Radiology: Digital mammo ups cancer detection
Although multiple studies have demonstrated that digital mammography improves the cancer detection rate, 65 percent of U.S. facilities continue to rely on film-screen mammography. Multiple factors likely account for the slow uptick: economics may be a factor as digital mammography carries a high start-up cost. Also, a somewhat hefty learning curve may dissuade radiologists. However, mixed outcomes also may shoulder some of the blame.
To better understand clinical outcomes and help guide organizations through the decision-making process, researchers designed a retrospective study following the transition to digital mammography at Mallinckrodt Institute of Radiology at Washington University of St. Louis in Mo., in November 2006. They focused on the recall rate, cancer detection rate and positive predictive value (PPV) as the main outcomes.
The authors analyzed screening mammography data for three breast imaging radiologists from four time periods: baseline (2004-2005), digital year 1 (2007), digital year 2 (2008) and digital year 3 (2009). The radiologists read 32,600 mammograms in the baseline period; 11,358 mammograms in digital year 1; 7,924 mammograms in digital year 2; and 14,597 mammograms in digital year 3.
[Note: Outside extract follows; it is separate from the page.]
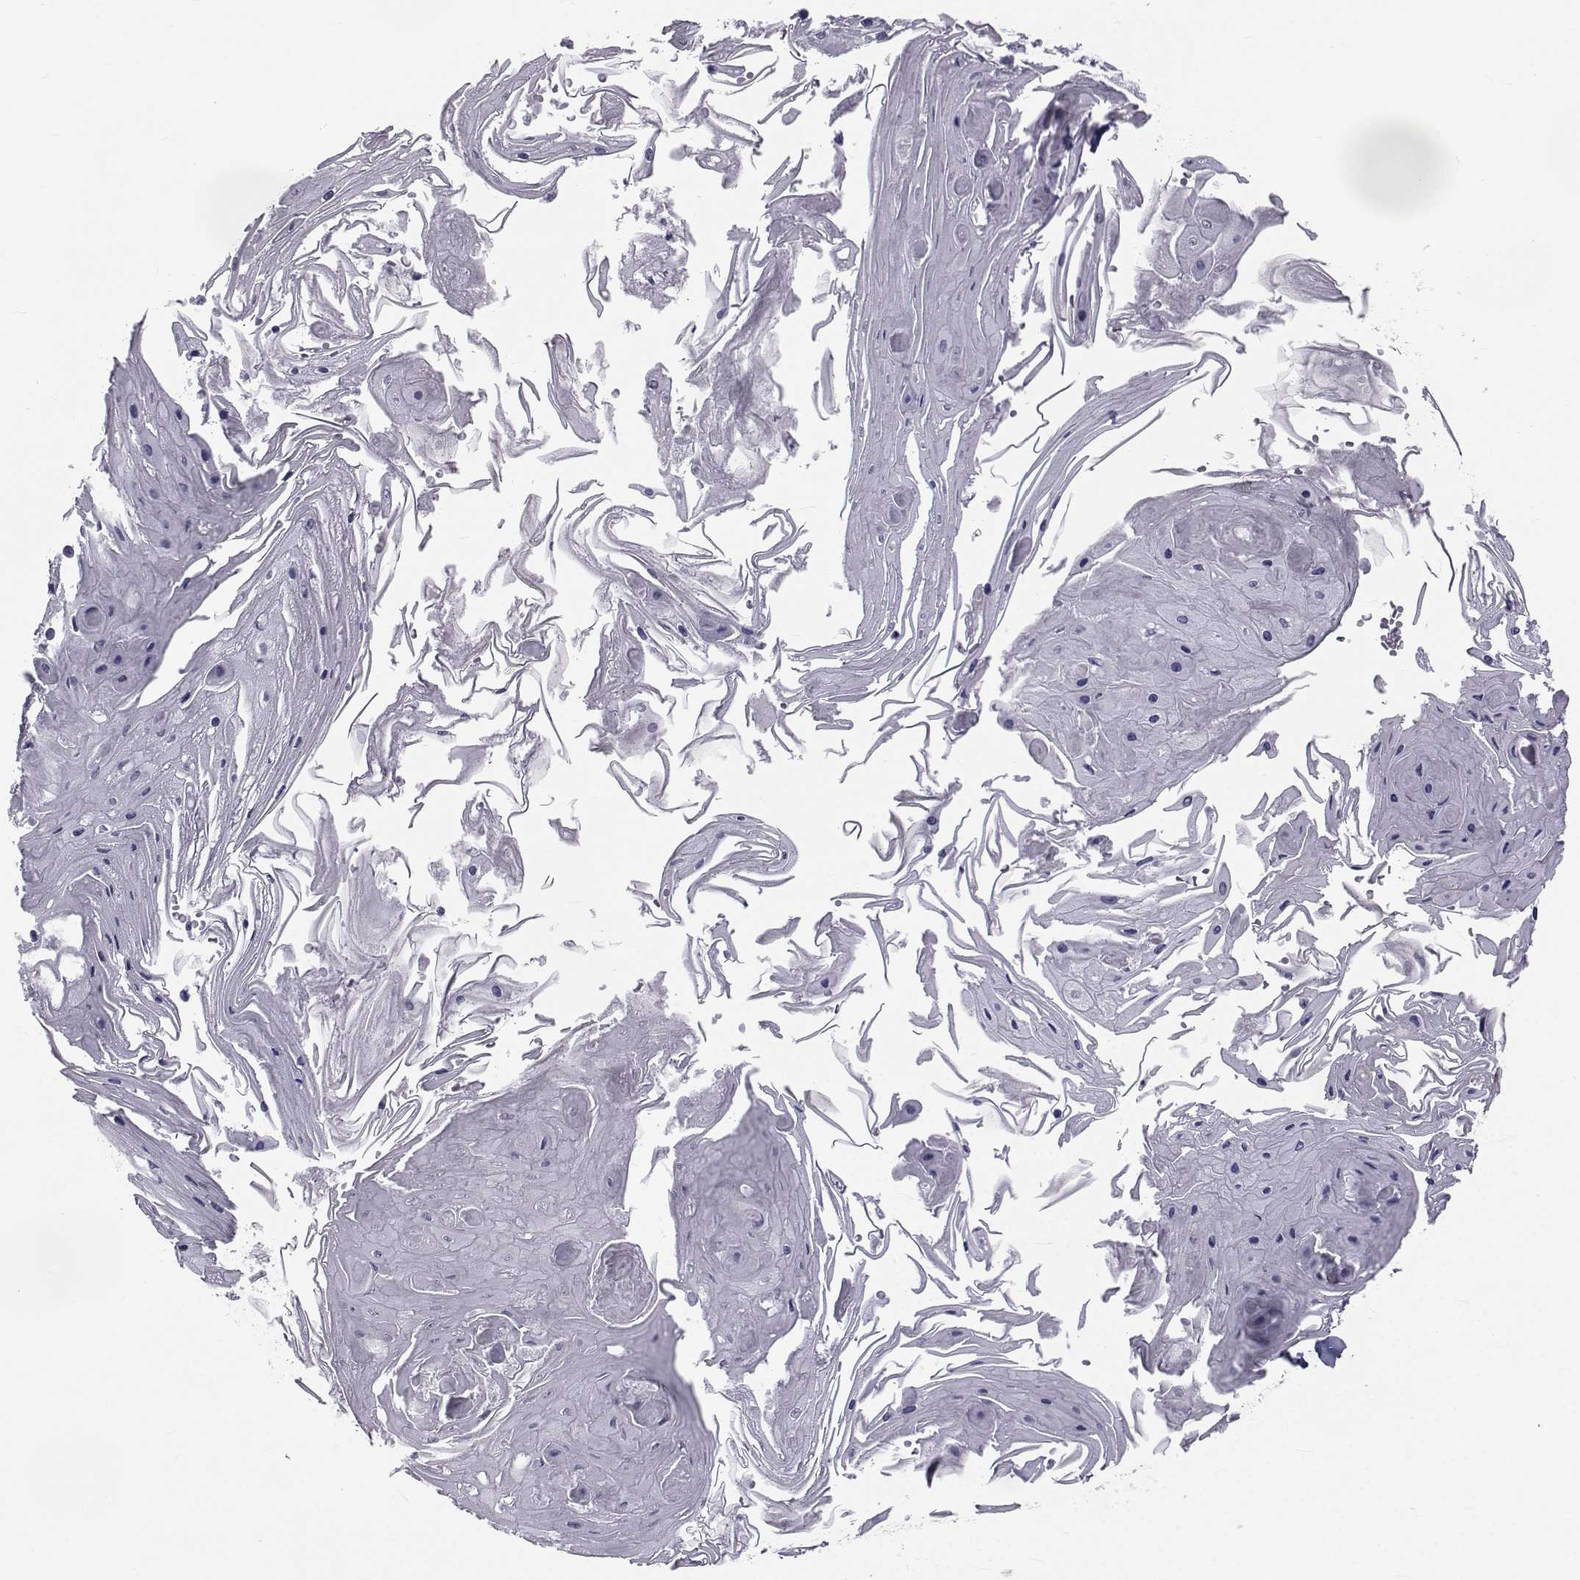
{"staining": {"intensity": "negative", "quantity": "none", "location": "none"}, "tissue": "skin cancer", "cell_type": "Tumor cells", "image_type": "cancer", "snomed": [{"axis": "morphology", "description": "Squamous cell carcinoma, NOS"}, {"axis": "topography", "description": "Skin"}], "caption": "High power microscopy photomicrograph of an immunohistochemistry (IHC) micrograph of skin cancer, revealing no significant expression in tumor cells.", "gene": "FDXR", "patient": {"sex": "male", "age": 70}}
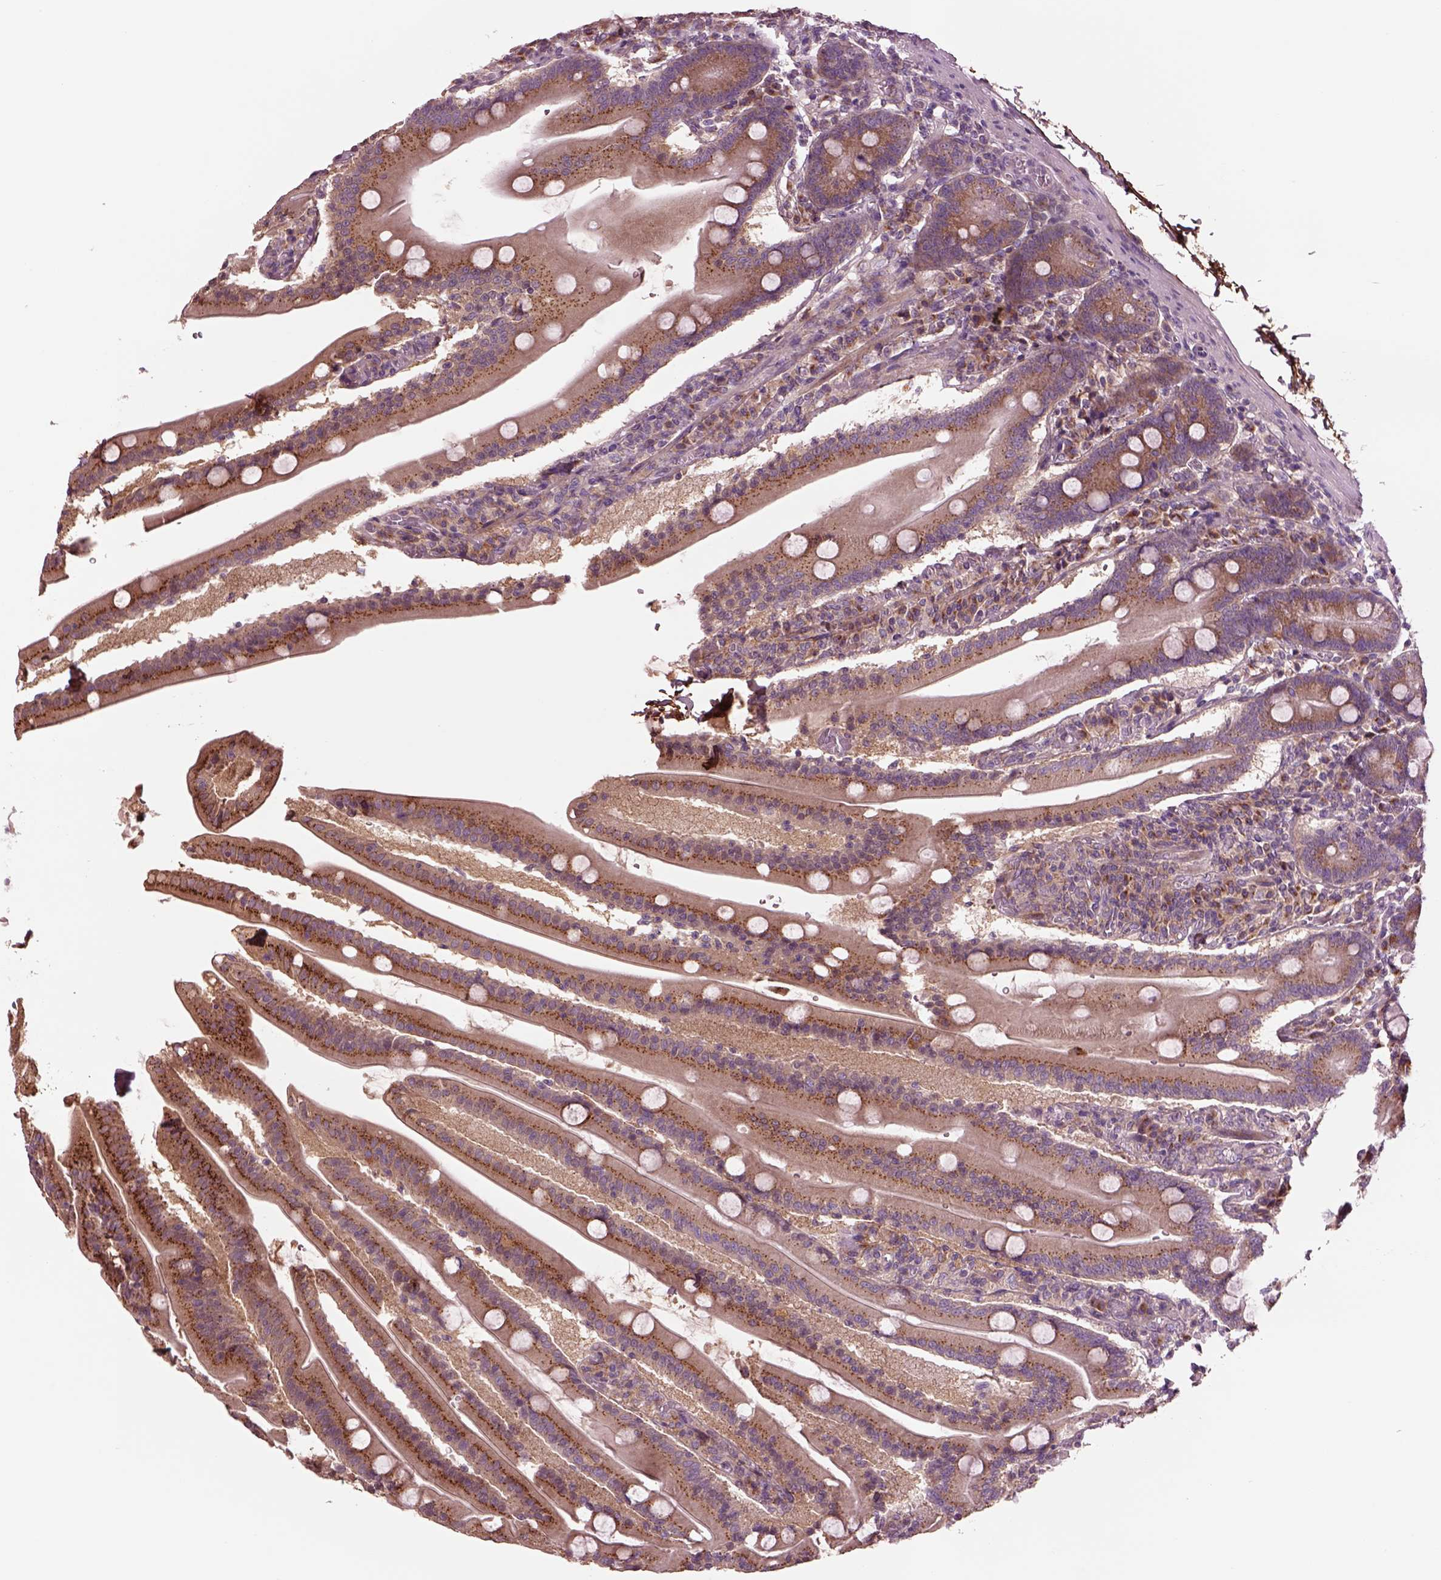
{"staining": {"intensity": "moderate", "quantity": ">75%", "location": "cytoplasmic/membranous"}, "tissue": "small intestine", "cell_type": "Glandular cells", "image_type": "normal", "snomed": [{"axis": "morphology", "description": "Normal tissue, NOS"}, {"axis": "topography", "description": "Small intestine"}], "caption": "Brown immunohistochemical staining in unremarkable small intestine reveals moderate cytoplasmic/membranous positivity in about >75% of glandular cells.", "gene": "SEC23A", "patient": {"sex": "male", "age": 37}}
Over the course of the study, the recall rates significantly increased from 6 percent at baseline to 7.1 percent in digital year 1; 8 percent in digital year 2; and 8.5 percent in digital year 3, according to the study's senior author Charles F. Hildebolt, PhD, professor of radiology at Mallinckrodt, and colleagues
The authors surmised that the recall rate may have increased with the conversion to an entirely digital practice because the digital system improved visualization of calcifications. “Given that digital imaging is more sensitive than screen-film mammography in the identification of microcalcifications it is not surprising that there is a greater number of recalls for microcalcifications," they explained. "The increased recalls with digital mammography in our study were mainly due to microcalcifications.”
PPV, defined as the probability of cancer among patients undergoing biopsy after a BI-RADS assessment of 4 or 5, dropped from 44.5 percent at baseline to 30.3 percent by digital year 3. The researchers emphasized that the decline in PPV was most evident for calcifications.
Meanwhile, cancer detection rates also climbed from 3.34 percent at baseline to 5.28 percent in digital year 1, and 5.93 percent in digital year 2 before dipping to 4.52 percent in digital year 3, indicating that there may be a consistent increase in cancer detection rate with digital mammography over at least two years, according to Hildebolt and colleagues.
The researchers observed a slight increase in cancers detected at stage 0 and stage 1 after the digital conversion.
Hildebolt et al reported an 81.5 percent reduction in technical repeat cases after the digital conversion.
The authors noted a few limitations to the study, including the assumption of a stable screening population and its single-institution design.
They pointed to the need for further studies and a longer follow-up period to determine whether the trends observed in this study--increased cancer detection and recall rates coupled with reduced PPV particularly with respect to calcifications--persist over time.